В поэзии Шенье чудится религиозное и, может быть, детски-наивное предчувствие девятнадцатого века.
Александрийский стих восходит к антифону, то есть к перекличке хора, разделенного на две половины, располагающие одинаковым временем для изъявления своей воли. Впрочем, это равноправие нарушается, когда один голос уступает часть принадлежащего ему времени другому. Время – чистая и неприкрашенная субстанция александрийца. Распределение времени по желобам глагола, существительного и эпитета составляет автономную внутреннюю жизнь александрийского стиха, регулирует его дыхание, его напряженность и насыщенность. При этом происходит как бы «борьба за время» между элементами стиха, причем каждый из них подобно губке старается впитать в себя возможно большее количество времени, встречаясь в этом стремлении с притязаниями прочих. Триада существительного, глагола и эпитета в александрийском стихе не есть нечто незыблемое, потому что они впитывают в себя чужое содержание, и нередко глагол является со значением и весом существительного, эпитет со значением действия, то есть глагола, и т. д.

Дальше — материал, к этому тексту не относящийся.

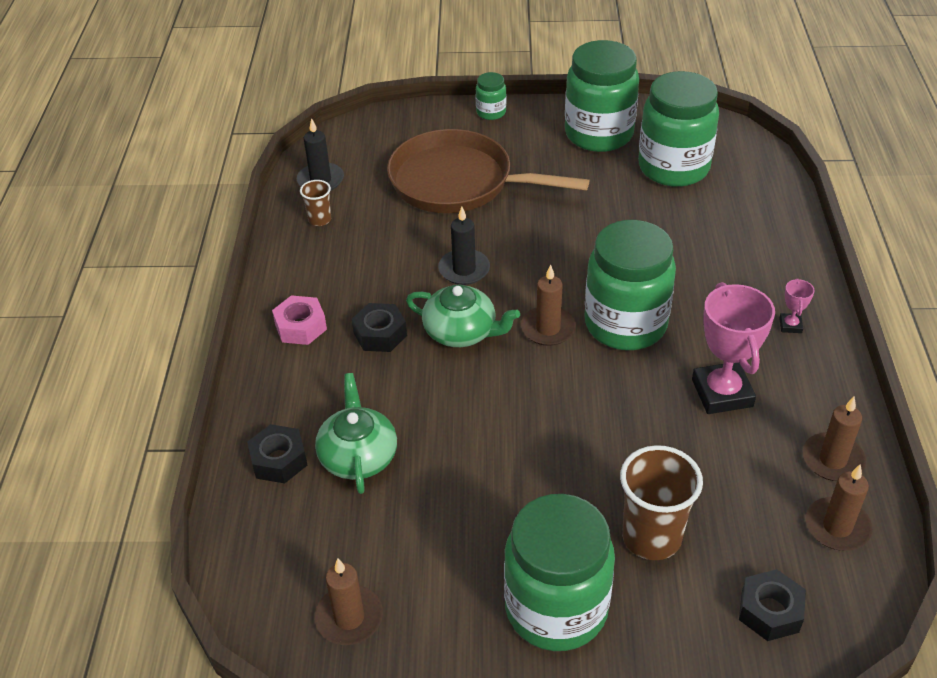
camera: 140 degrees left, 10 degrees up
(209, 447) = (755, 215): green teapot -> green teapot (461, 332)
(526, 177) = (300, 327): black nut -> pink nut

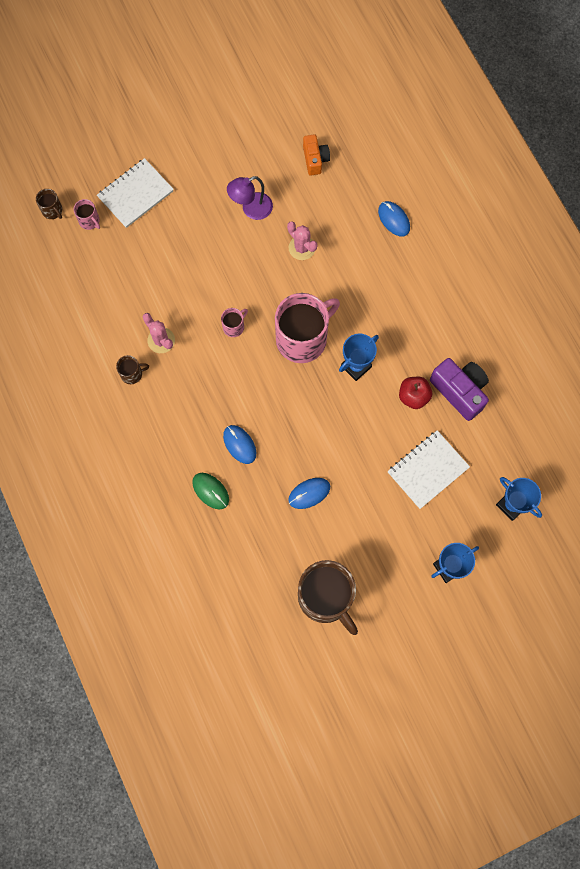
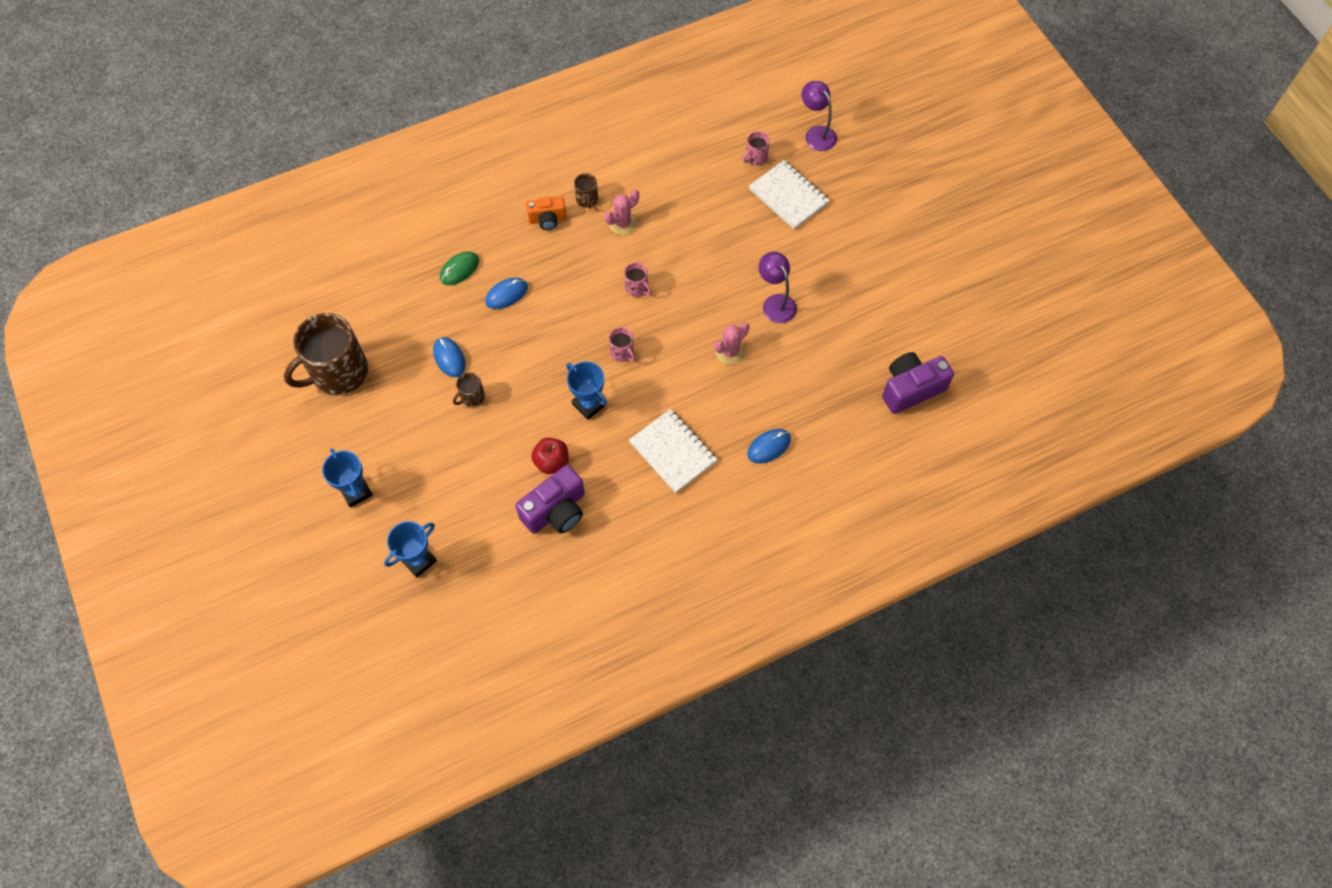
camera: 90 degrees right, 10 degrees down
(52, 210) = (766, 126): brown mug -> brown mug (472, 397)
(64, 167) = (816, 133): none -> purple lamp
(302, 338) = (622, 352): pink mug -> pink mug, size x0.43
(315, 159) = (841, 366): orange camera -> orange camera (547, 219)
(337, 108) = (911, 389): none -> purple camera
(427, 470) = (466, 474): white notebook -> white notebook (673, 452)

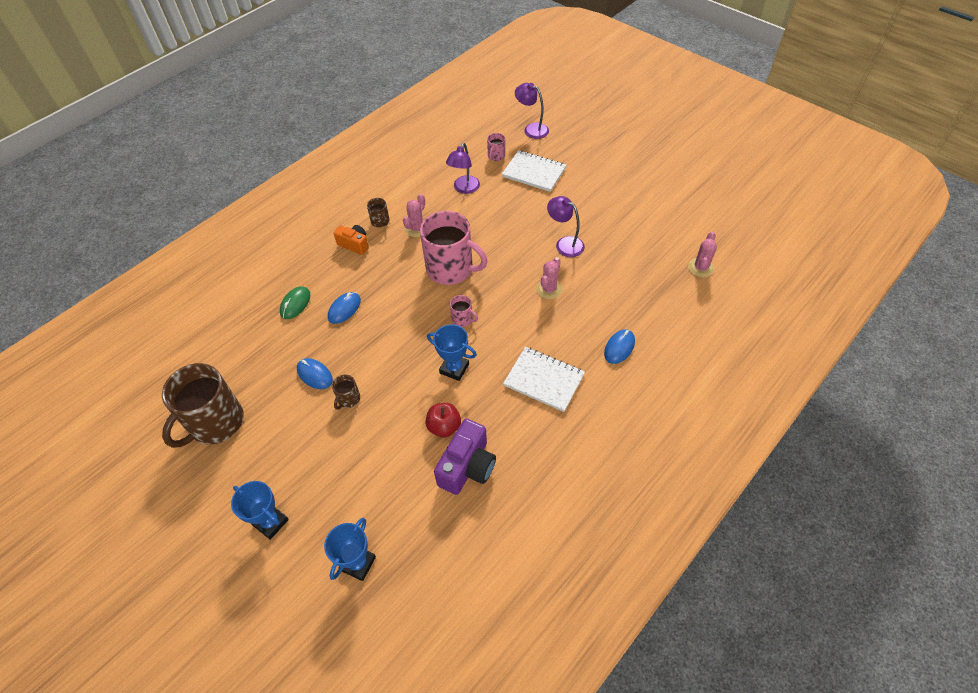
camera: 20 degrees left, 10 degrees down
(547, 219) = (354, 244): orange camera -> orange camera turned 120 degrees counterclockwise
(637, 288) = (451, 269): pink mug -> pink mug, size x2.34
(698, 190) = (464, 189): none -> purple lamp
(911, 389) = (701, 268): purple camera -> pink cactus

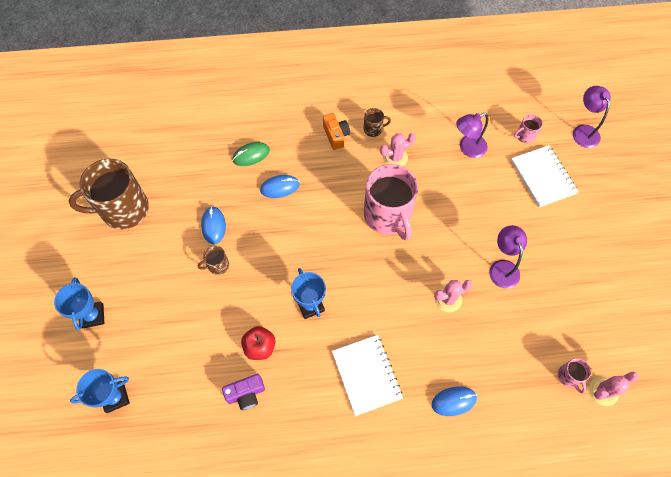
camera: 40 degrees right, 10 degrees up
(380, 221) = (373, 129): brown mug -> brown mug turned 105 degrees counterclockwise
(462, 319) = (355, 268): pink mug -> pink mug (569, 376)
(467, 467) = (246, 394): purple camera -> purple camera, size x0.62

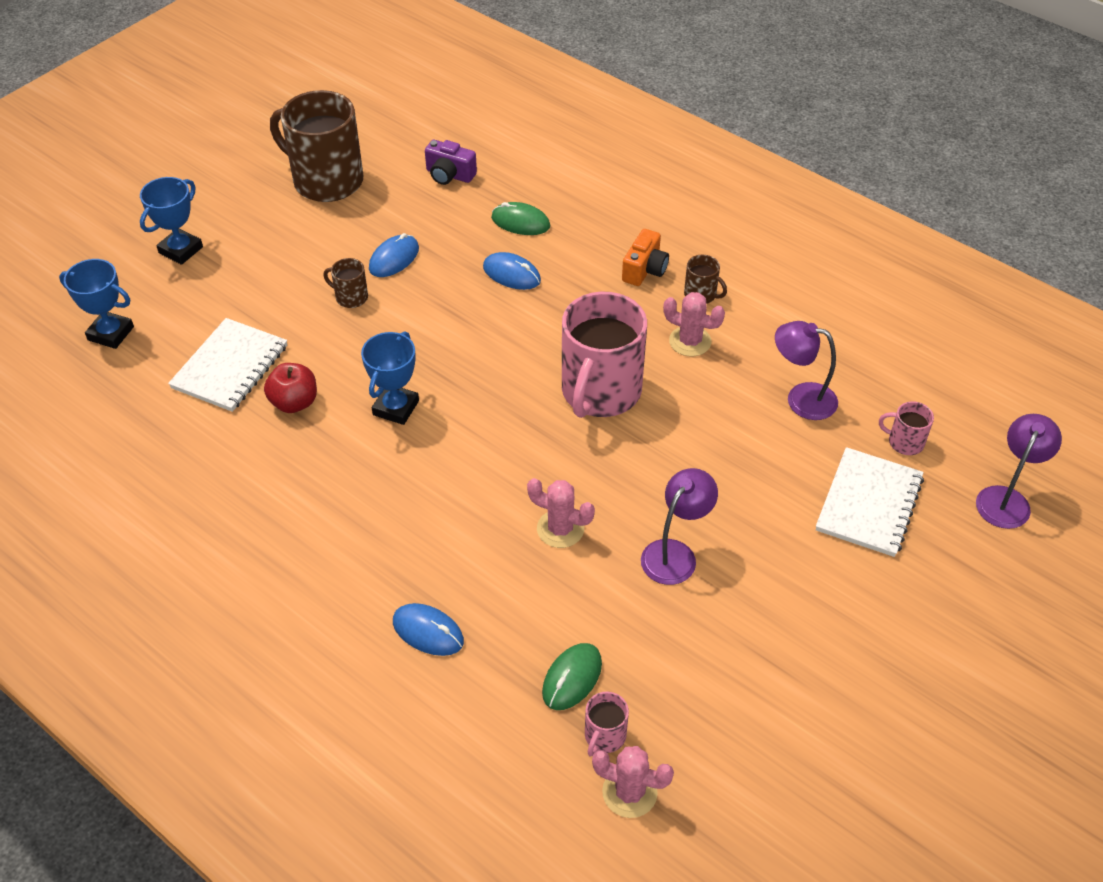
camera: 45 degrees right, 15 degrees down
(246, 394) = (226, 432): purple camera -> purple camera (449, 175)
(366, 375) = (367, 521): white notebook -> white notebook (230, 367)
(530, 363) = (572, 678): none -> green mouse

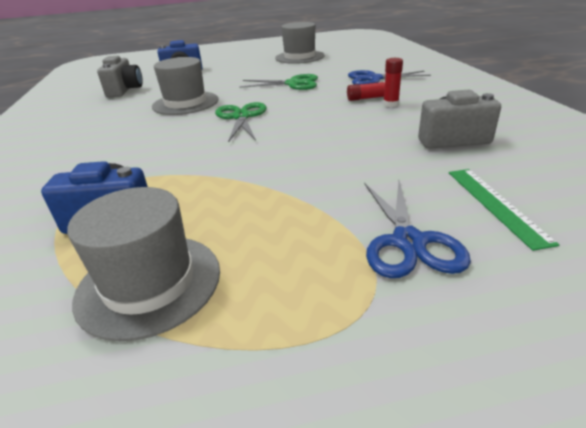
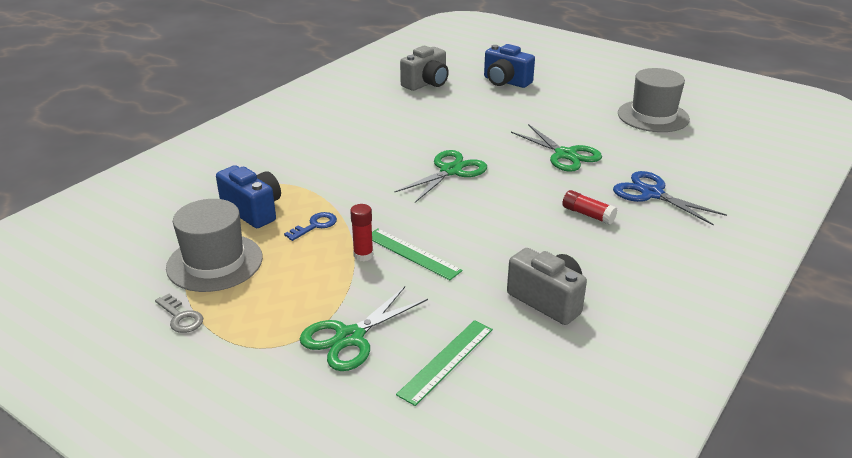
camera: 45 degrees right, 0 degrees up
(185, 103) = (441, 128): grey hat -> none
(202, 193) = (315, 225): none -> blue key
(211, 367) = (181, 317): none -> grey key
(320, 165) = (412, 253): none -> green ruler
(390, 104) = (590, 234): red glue stick -> red glue stick (363, 255)
(408, 242) = (350, 337): blue scissors -> green scissors

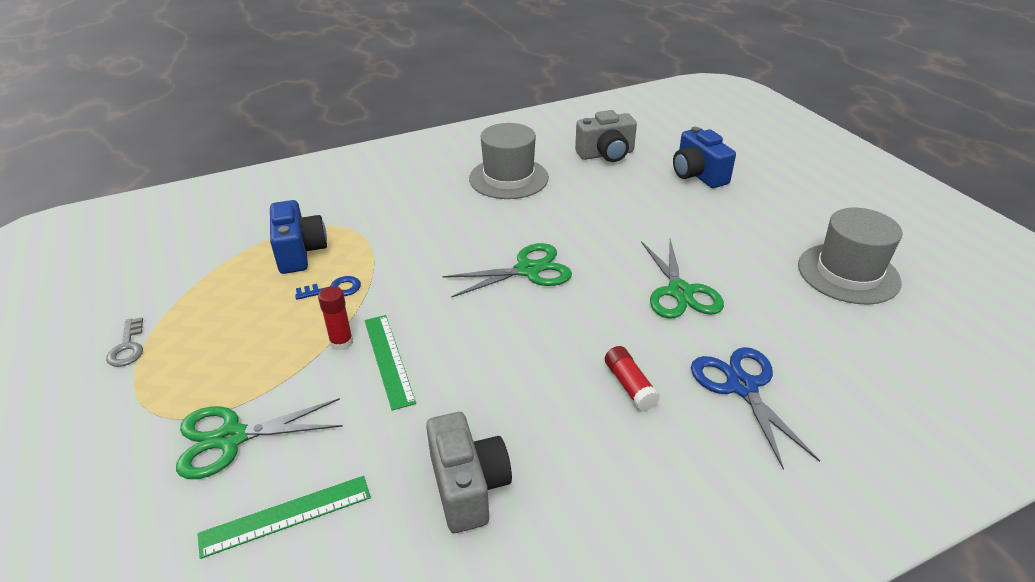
camera: 30 degrees right, 5 degrees up
(215, 262) = (212, 298): grey hat -> grey hat (508, 178)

Вот эта зыбкость соотношений отдельных частей речи, их плавкость, способность к химическому превращению при абсолютной ясности и прозрачности синтаксиса чрезвычайно характерны для стиля Шенье. Строжайшая иерархия эпитета, глагола и существительного на однообразной канве александрийского стихосложения вычерчивает линию господствующего образа, сообщает выпуклость чередованию парных стихов.
Шенье принадлежал к поколению французских поэтов, для которых синтаксис был золотой клеткой, откуда не мечталось выпрыгнуть. Эта золотая клетка была окончательно построена Расином и оборудована, как великолепный дворец. Синтаксическая свобода поэтов средневековья – Виллона, Раблэ, весь старофранцузский синтаксис – остались позади, а романтическое буйство Шатобриана и Ламартина еще не начиналось. Золотую клетку сторожил злой попугай – Буало. Перед Шенье стояла задача осуществить абсолютную полноту поэтической свободы в пределах самого узкого канона, и он разрешил эту задачу. Чувство отдельного стиха, как живого неделимого организма, и чувство иерархии словесной в пределах этого цельного стиха необычайно присущи французской поэзии.
Шенье любил и чувствовал отдельный блуждающий стих: ему понравился стих из «Эпиталамы» Биона, и он сохраняет его.
В природе нового французского стиха, обоснованного Клеманом Маро, отцом александрийца, взвешивать слово прежде, чем оно сказано. А романтическая поэтика предполагает взрыв, неожиданность, ищет эффекта, непредусмотренной акустики и никогда не знает, во что ей самой обходится песня. От мощной гармонической волны ламартиновского «Озера» – до иронической песенки Верлэна романтическая поэзия утверждает поэтику неожиданности. Законы поэзии спят в гортани, и вся романтическая поэзия, как ожерелье из мертвых соловьев, не передаст, не выдаст своих тайн, не знает завещания. Мертвый соловей никого не научит петь. Шенье искусно нашел середину между классической и романтической манерой.
Поколение Пушкина уже преодолело Шенье, потому что был Байрон. Одно и то же поколение не могло воспринять одновременно – «звук новой, чудной лиры – звук лиры Байрона» – и абстрактную, внешне холодную и рассудочную, но полную античного беснования поэзию Шенье.